To The Beachcomber Nov 3, 2008
New classrooms at this juncture are questionable in the extreme due to the financial meltdown underway and to the fact that such construction would belie Vashon’s growing spiritual need, a need due to imminent national mass hysteria over a corrupted government.
School facilities should provide a” framework” that begs to be built upon. Yet school boards tend to put students “on Astroturf”, if you permit, so as to reduce cost. With “Astroturf” include electronics and other technological features that are seen as improving the effectiveness of teaching. Do the new classrooms improve education in proportion? The answer depends on the extent to which students are the “builders”. I believe it axiomatic that one learns by doing. Okay, then, here’s this broken down old school, and here’s this unruly crowd of muscle and charm, let one and one make three: hold a referendum on what they think will improve their education, and then next spring let it happen.

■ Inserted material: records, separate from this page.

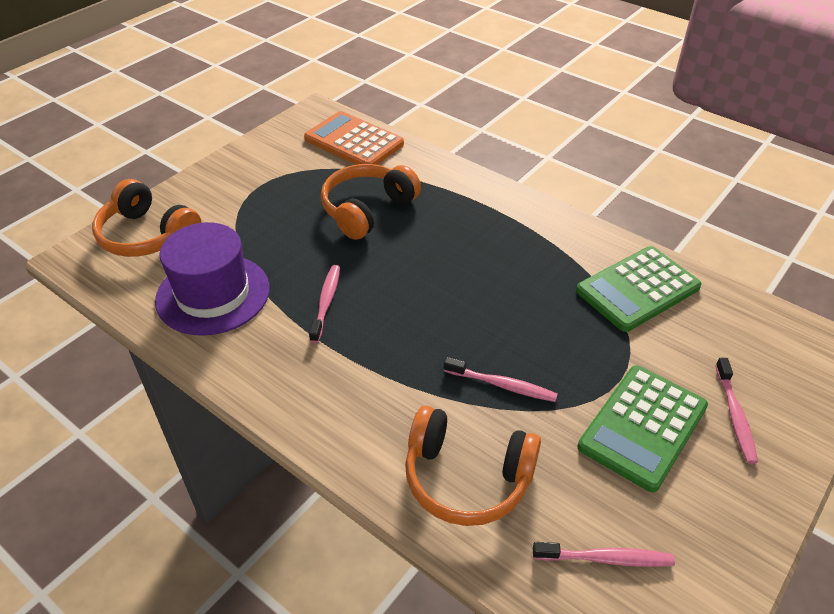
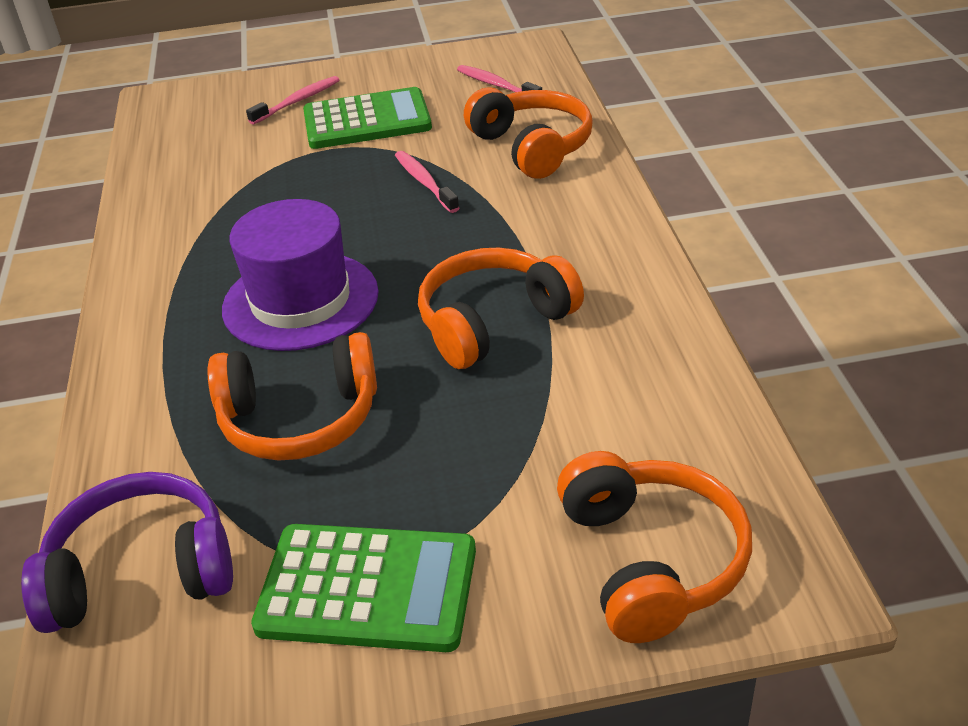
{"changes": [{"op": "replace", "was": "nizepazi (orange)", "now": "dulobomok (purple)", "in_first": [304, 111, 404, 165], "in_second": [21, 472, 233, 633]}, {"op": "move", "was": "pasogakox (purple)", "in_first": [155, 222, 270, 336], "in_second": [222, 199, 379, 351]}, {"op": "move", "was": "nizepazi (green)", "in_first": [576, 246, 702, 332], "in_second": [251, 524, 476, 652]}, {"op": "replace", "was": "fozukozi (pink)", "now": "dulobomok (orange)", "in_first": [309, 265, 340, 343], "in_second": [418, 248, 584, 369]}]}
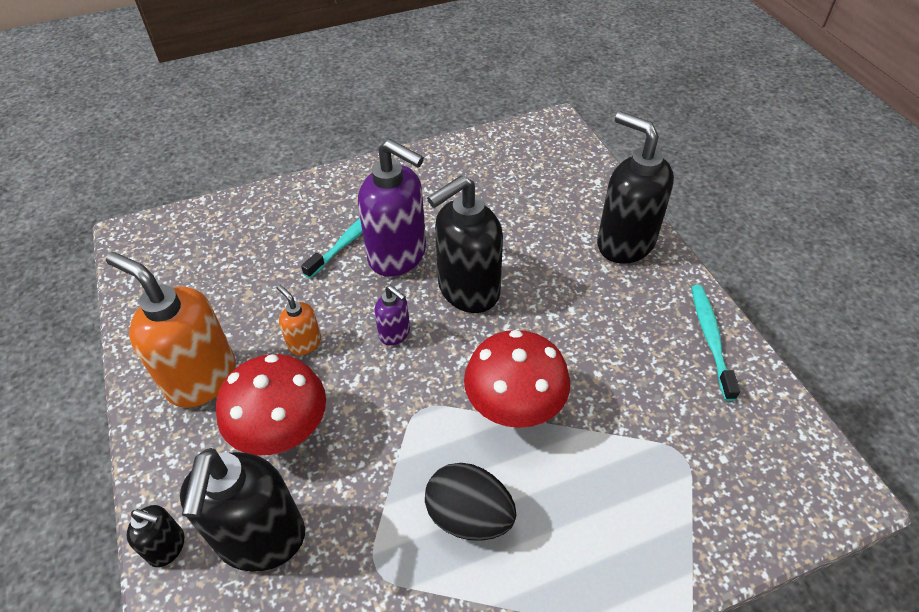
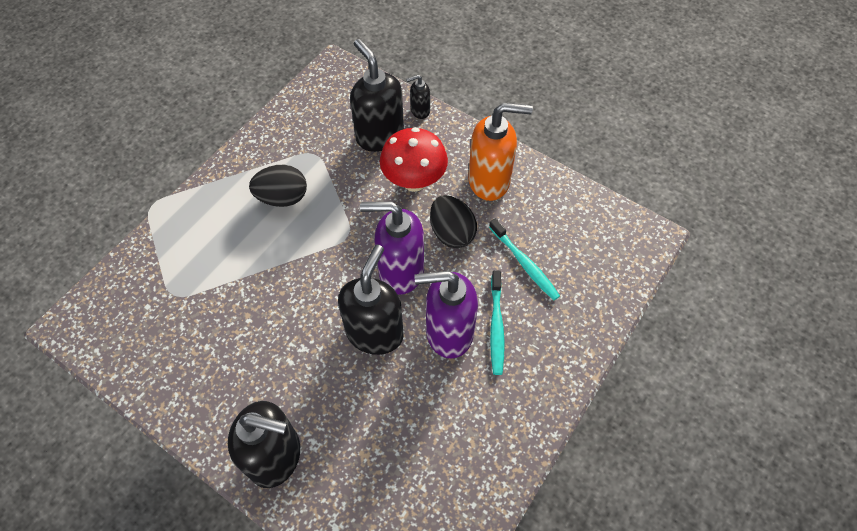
{"changes": [{"op": "resize", "was": "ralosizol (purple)", "in_first": [374, 285, 410, 345], "in_second": [360, 202, 424, 295], "ratio": 2.09}, {"op": "replace", "was": "ralosizol (orange)", "now": "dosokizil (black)", "in_first": [277, 285, 321, 355], "in_second": [430, 195, 477, 248]}, {"op": "move", "was": "fozukozi (turquoise)", "in_first": [691, 285, 740, 401], "in_second": [489, 218, 560, 301]}, {"op": "delete", "was": "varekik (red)", "in_first": [464, 330, 570, 428]}]}
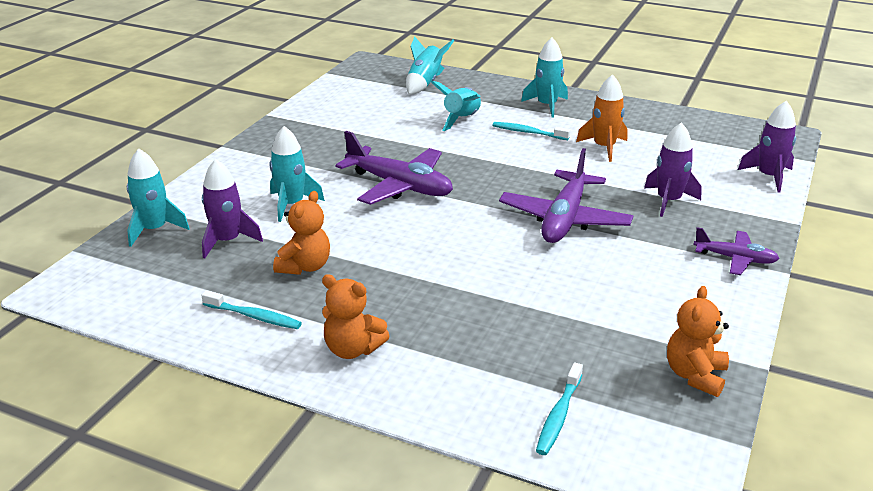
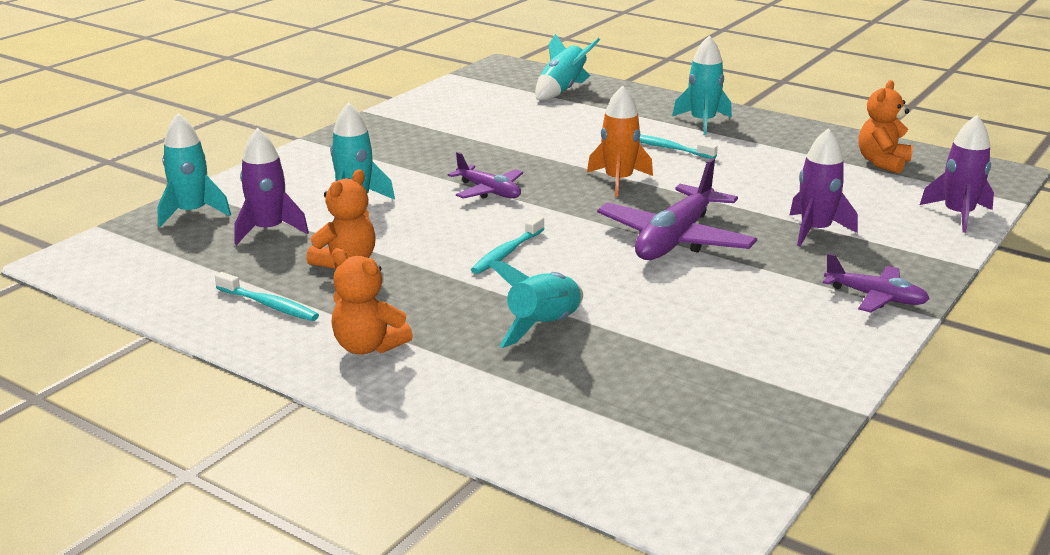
{"changes": [{"op": "resize", "was": "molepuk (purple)", "in_first": [335, 131, 453, 205], "in_second": [448, 152, 523, 199], "ratio": 0.57}, {"op": "move", "was": "fozukozi (turquoise)", "in_first": [536, 362, 583, 455], "in_second": [471, 216, 545, 274]}, {"op": "move", "was": "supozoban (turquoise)", "in_first": [431, 81, 481, 131], "in_second": [487, 260, 583, 348]}, {"op": "move", "was": "supozoban (orange)", "in_first": [576, 74, 628, 162], "in_second": [587, 85, 653, 197]}, {"op": "move", "was": "nubutezan (orange)", "in_first": [667, 286, 729, 397], "in_second": [858, 80, 913, 173]}]}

Example? Astroturf aint green. Let the athletes keep the fields in shape.
There’s more. It has come to the attention of many, but to the agenda of few, that this country is reaching a social crisis; hysteria is not too strong a word. But on Vashon this takes the forms of passionate involvement in irrelevant politics and worrying about ferry service. Is it just possible that our high school students are aware of the paradox? Why don’t we ask them?
Next year the Community Council will face immediate material problems and struggle to find a communal voice for the spiritual agony of silence during the death and suffering of millions of foreign peoples due to actions in our name. In accord, the high school should not be rebuilt. If classroom space is needed, plop down some tin shacks and get on with it.